A Letter to Pres.Bush and Congress (2/2)

Below is the text of a letter to be sent to the
US president by academics from around the world.
Among the signatories are Daniel C. Dennett (Tufts
University) Steven Pinker (MIT), Hilary Putnam (Harvard),
Nicholas Humphrey (London School of Economics), Joan
McCord (Temple University), Romin Tafarodi (University
of Toronto), Shitij Kapur (Univ. Toronto).

If
you are an academic and wish to be added to the
signatories, send Jordan B. Peterson, Department of
Psychology, University of Toronto peterson_at_...
a copy of the letter signed by yourself, with
details of your position.

To President G.W. Bush
and the Members of the U.S. Congress:

The
events of the past few days have made everyone
understand how vulnerable a free and open society is to mass
destruction and terror.

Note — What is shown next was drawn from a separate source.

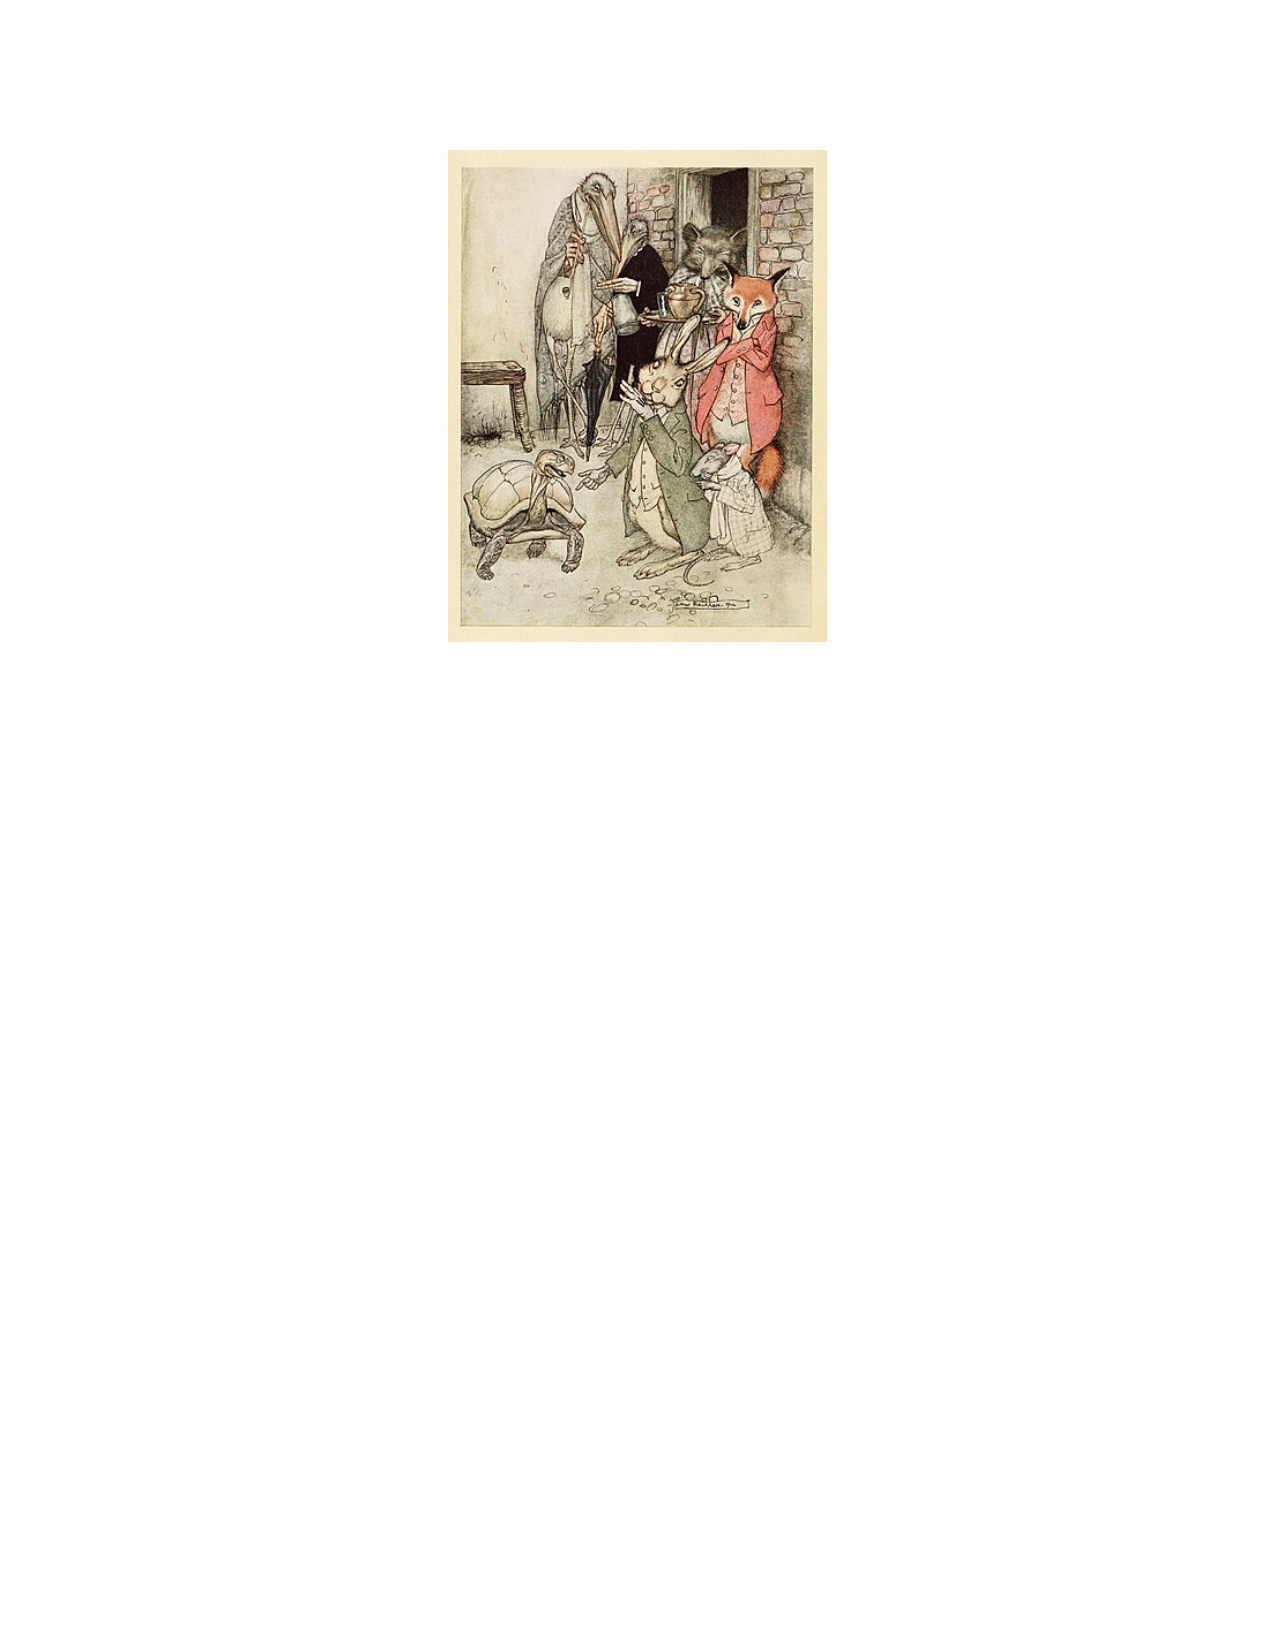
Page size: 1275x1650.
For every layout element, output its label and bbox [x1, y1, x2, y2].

picture [447, 150, 828, 642]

But this terrible vulnerability is
part of the strength of such a society, not a hallmark
of its weakness. It takes courage to allow the free
movement of people and ideas. That courage is predicated
on voluntary acceptance of great risk, and not upon
ignorance of its likelihood.

The immediate response
to such a catastrophe is anger and hatred. But the
system of laws that supports the US and its allies has
been designed by generations of great people to ensure
that anger and hatred are never given the final word.
Justice, truth, and respect for individual differences are
principles whose power far outweighs the thoughtless desire
for revenge.

More importantly, revenge breeds
revenge. It seems terribly dangerous to provide
individuals motivated precisely by the desire to increase
pain and suffering the luxury of the war they so much
desire. Such a war turns them from rigid, totalitarian
cowards to soldiers; from failures who are willing to
prey upon the innocent to heroic exemplars of the
fight against overwhelming external
oppression.

The craven acts of terrorism perpetrated in New York
and Washington are dignified intolerably by their
classification as acts of war. The individuals who perpetrated
these appalling events must be regarded and treated as
criminals, as international pariahs, who have committed
crimes against humanity, and who must be brought
publicly and rationally to justice.

Our great
technological power makes us increasingly vulnerable to the
rigid madness of the ideologically committed and
resentful. To turn against such madness with indiscriminate
revenge seeking is merely to react in the same primitive
and deadly manner. To risk the slaughter of innocent
people in the hunt for such revenge is to absolutely
ensure that constant episodes of international terror
will come to be the hallmark of 21st century
existence.

The entire world stands behind the US, in the hope
that the commission of crimes against civilization can
be exterminated. Such solidarity was absolutely
unthinkable even fifteen years ago. The US therefore has an
unparalleled opportunity to demonstrate its unshakeable
commitment to its own principles, particularly under such
conditions of extreme duress, and to provide the world with
the hope that democracy and freedom can truly rise
above the parochial ideological madness of the past.
Such a demonstration would truly lift the American
state above all past national institutions, and would
continue the tradition of great spirit that allowed for
the rehabilitation of Germany and Japan after the
Second World War.

Perhaps the events of September
11 might therefore be regarded as the last war of
the second Christian millennium, instead of the first
war of the third. In consequence, we implore you to
react with discrimination, to target only those truly
responsible, and to avoid the cruel and thoughtless errors
characterizing humanity's blind and ethnocentric
past.

Please punish only the guilty, and not the innocent.
Otherwise the cycle of terror that seems an ineradicable
part of human existence will never come to an end.